The Innkeepers

It’s the final weekend of business for the dilapidated, rumored-to-be-haunted Yankee Pedlar Inn (an actual, still-operating “haunted” New England destination). That means it’s also the last chance for its curious, charmingly geeky employees Luke (Pat Healy) and Claire (Sara Paxton) to discover if there’s any truth to those rumors. During their waning days on-site they banter, drink beer, trade off shifts so the other can sleep, and briefly interact with the few remaining guests, consisting of a dejected woman and her young son, a boozing television star turned mystic (played by Kelly McGillis), and later a creepy old man who insists on staying in his former honeymoon suite located on the now-off-limits third floor. But most notably, the low-tech ghost-hunting duo explores the premises with recording gear in tow, persistent in their search for supernatural evidence.

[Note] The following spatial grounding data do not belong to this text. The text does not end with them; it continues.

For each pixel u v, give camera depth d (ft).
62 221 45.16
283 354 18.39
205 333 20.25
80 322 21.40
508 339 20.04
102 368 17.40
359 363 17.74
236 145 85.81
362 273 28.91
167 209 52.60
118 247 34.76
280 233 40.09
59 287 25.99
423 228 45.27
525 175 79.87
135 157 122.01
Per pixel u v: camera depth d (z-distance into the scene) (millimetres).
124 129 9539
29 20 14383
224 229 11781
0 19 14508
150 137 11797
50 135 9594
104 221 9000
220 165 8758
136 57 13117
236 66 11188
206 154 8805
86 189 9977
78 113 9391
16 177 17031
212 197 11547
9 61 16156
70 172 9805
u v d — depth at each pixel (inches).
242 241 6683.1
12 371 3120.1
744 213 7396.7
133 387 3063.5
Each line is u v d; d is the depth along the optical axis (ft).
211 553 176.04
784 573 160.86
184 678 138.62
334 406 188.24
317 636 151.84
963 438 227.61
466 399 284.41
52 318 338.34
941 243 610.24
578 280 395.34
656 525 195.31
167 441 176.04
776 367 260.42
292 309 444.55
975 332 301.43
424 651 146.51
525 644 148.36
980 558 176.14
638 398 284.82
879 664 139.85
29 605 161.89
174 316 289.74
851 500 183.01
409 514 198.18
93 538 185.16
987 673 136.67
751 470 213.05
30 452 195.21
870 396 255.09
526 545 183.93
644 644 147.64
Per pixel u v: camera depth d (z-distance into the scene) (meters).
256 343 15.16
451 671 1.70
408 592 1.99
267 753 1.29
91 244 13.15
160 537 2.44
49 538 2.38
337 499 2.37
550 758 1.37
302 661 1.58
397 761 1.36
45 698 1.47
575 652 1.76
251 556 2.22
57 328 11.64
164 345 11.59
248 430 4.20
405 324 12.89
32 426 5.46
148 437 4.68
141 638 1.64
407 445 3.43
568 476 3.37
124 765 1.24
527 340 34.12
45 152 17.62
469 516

It’s said that slow and steady wins the race, and the film’s careful build to its (surprising) resolution is indeed victorious. So too are the perfectly attuned performances by Healy and Paxton (who fares immeasurably better than in the dreadful Shark Night, where her sole purpose was to look cute in a bikini), the confined setting (almost entirely limited to the inn), and the tone (just the right blend of frights and fun).

If his spot-on Eighties-retro House of the Devil (09) further established Ti West as the real deal, The Innkeepers has clinched it.